Biosynthetic pathways involving styrene. Information about the biosynthetic pathway of the enriched fragment styrene in S. cerevisiae irrawadiensis was obtained from Retropath (top). The biosynthetic pathways from styrene to coumarin and eugenol were obtained from Pathpred (bottom)

Discussion and conclusion

The natural world as a source of highly diverse and complex chemicals has always been of value to synthetic chemists, and is becoming even more relevant today, given the output slump of the pharmaceutical industry. The pipeline introduced here allows to automatically detect relationships between small molecules using a fragment-based approach. Using a fragment-based approach is motivated by the fact that natural products are often assembled from independent building blocks via a chain of enzymatic reactions. These processes are somewhat similar to what is common practice in synthetic chemistry.

By first extracting statistically overly represented fragments for each therapeutic class we reduced the complexity of the approved drugs to a handful of chemical fragments that are likely to be responsible (at least in part) for the pharmaceutical activity of the given drugs, or are important as chemical scaffolds. Comparing these fragments against the fragments obtained from a large library of natural products allowed us to establish potential relationships between drugs and natural products even in the absence of high global similarity between the molecules. As an analogy, we could compare this fragment-based approach to a local sequence alignment procedure, which can identify highly similar protein domains among globally different protein sequences.

As a note of caution, we should mention that the choice of the Tanimoto similarity thresholds or the stringency of the fragment clustering step would affect the final results, in that more or less matching fragments would be found depending on how stringent the parameters that control the similarity are set to be. Unfortunately, there are no hard and fast rules to guide the user in the choice of parameters. However, as it is often the case in bioinformatics applications, the results should be interpreted as a guide to help design further experiments or perform more thorough literature searches. In this context, our pipeline could be used to ask the question of whether a natural product that happens to share a fragment with an antihypertensive drug does in fact have pressure lowering activity. Alternatively, the pipeline could be used to investigate whether a natural product shows potential as a lead compound for a given therapeutic indication.

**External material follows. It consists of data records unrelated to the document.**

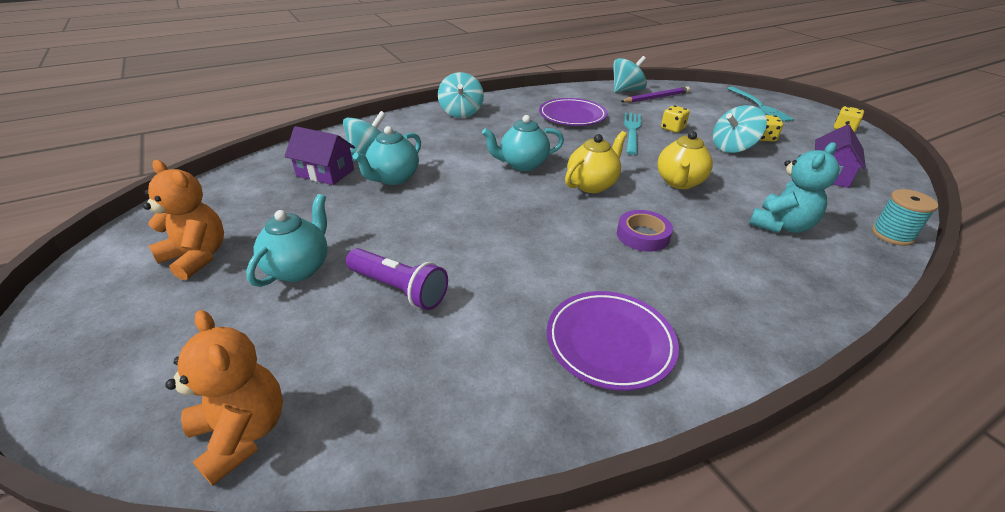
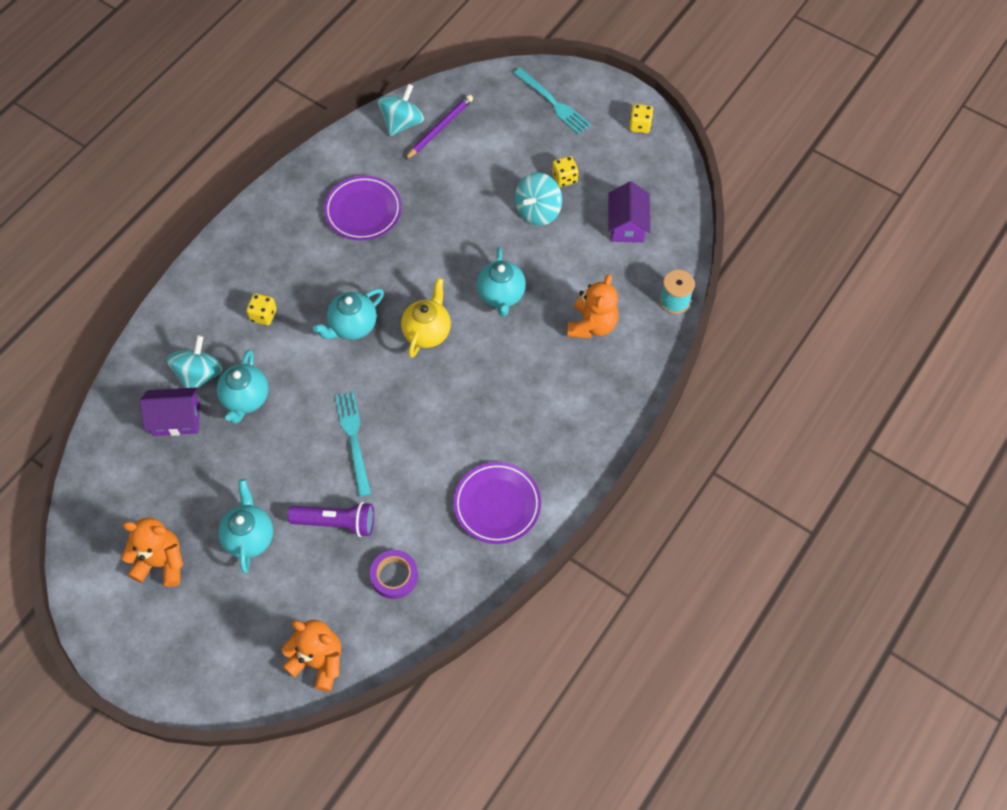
camera: 25 degrees left, 25 degrees up
turquoise spinning top [438,72,484,118] -> none
purple tape [617,210,673,252] -> purple tape moved to [370,550,418,599]
turquoise fork [624,113,641,155] -> turquoise fork moved to [335,392,371,497]
yellow teapot [657,131,713,189] -> turquoise teapot [477,247,526,316]
yellow dice [661,105,690,133] -> yellow dice moved to [246,293,277,325]
turquoise teddy bear [749,142,839,233] -> orange teddy bear [567,274,619,339]

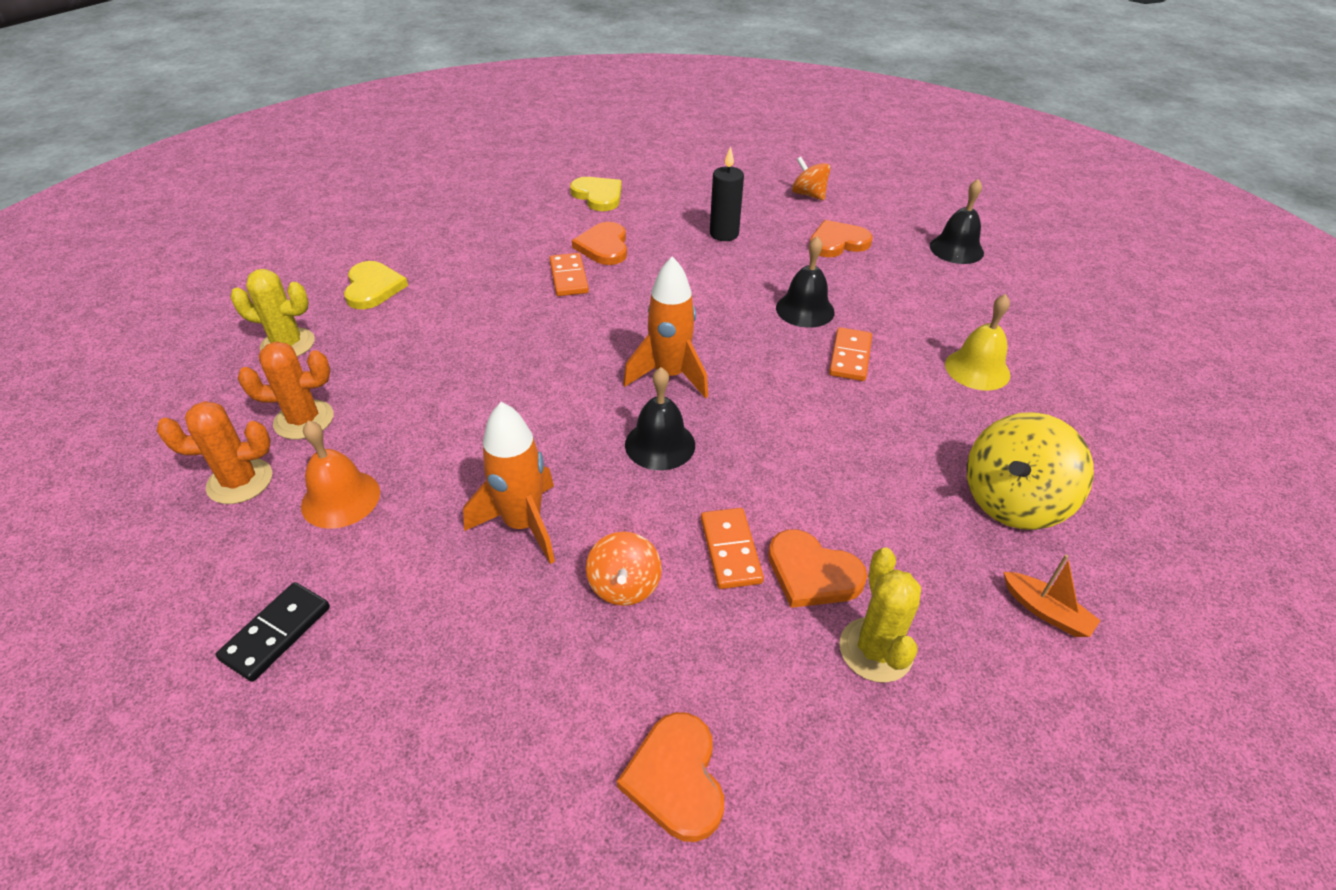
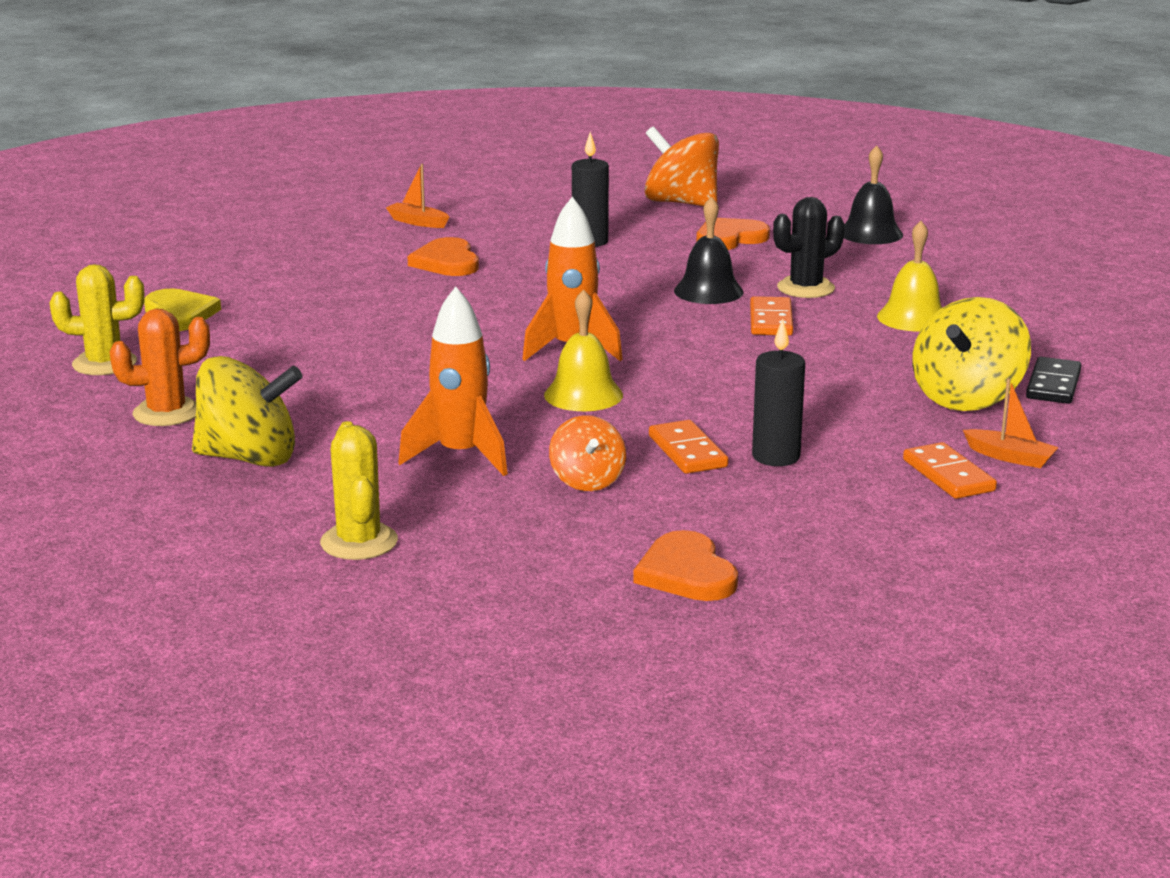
camera: 10 degrees left, 20 degrees down
orange cactus [156,401,272,504] -> none
black domino [216,582,330,682] -> black domino moved to [1026,357,1081,404]
orange bell [301,421,380,529] -> yellow spinning top [192,356,303,467]
orange domino [549,253,589,296] -> orange domino moved to [903,442,997,499]
yellow heart [570,177,622,211] -> orange boat [386,164,449,228]
black bell [625,367,695,470] -> yellow bell [544,289,623,411]
orange heart [768,529,867,608] -> black candle [752,319,805,466]
orange spinning top [792,157,831,200] -> orange spinning top [644,126,719,206], size x1.69
yellow cactus [839,548,921,683] -> yellow cactus moved to [320,421,398,560]
none -> black cactus [773,197,845,298]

In the future we plan to extend our pipeline by mining databases to automatically collect biosynthetic pathway information, and do more extensive analyses on the sources of natural compounds. Although this may not be possible for all compounds, databases like the “Universal Natural Product Database” [11] (contained in SuperNatural II) do include source information for several compounds. Combined with metabolic information on plant and microbial pathways, this will yield a better understanding of natural product synthesis. As shown by a pioneering study by Runguphan et al. [35], this could eventually lead to co-opting natural systems for engineering better drugs.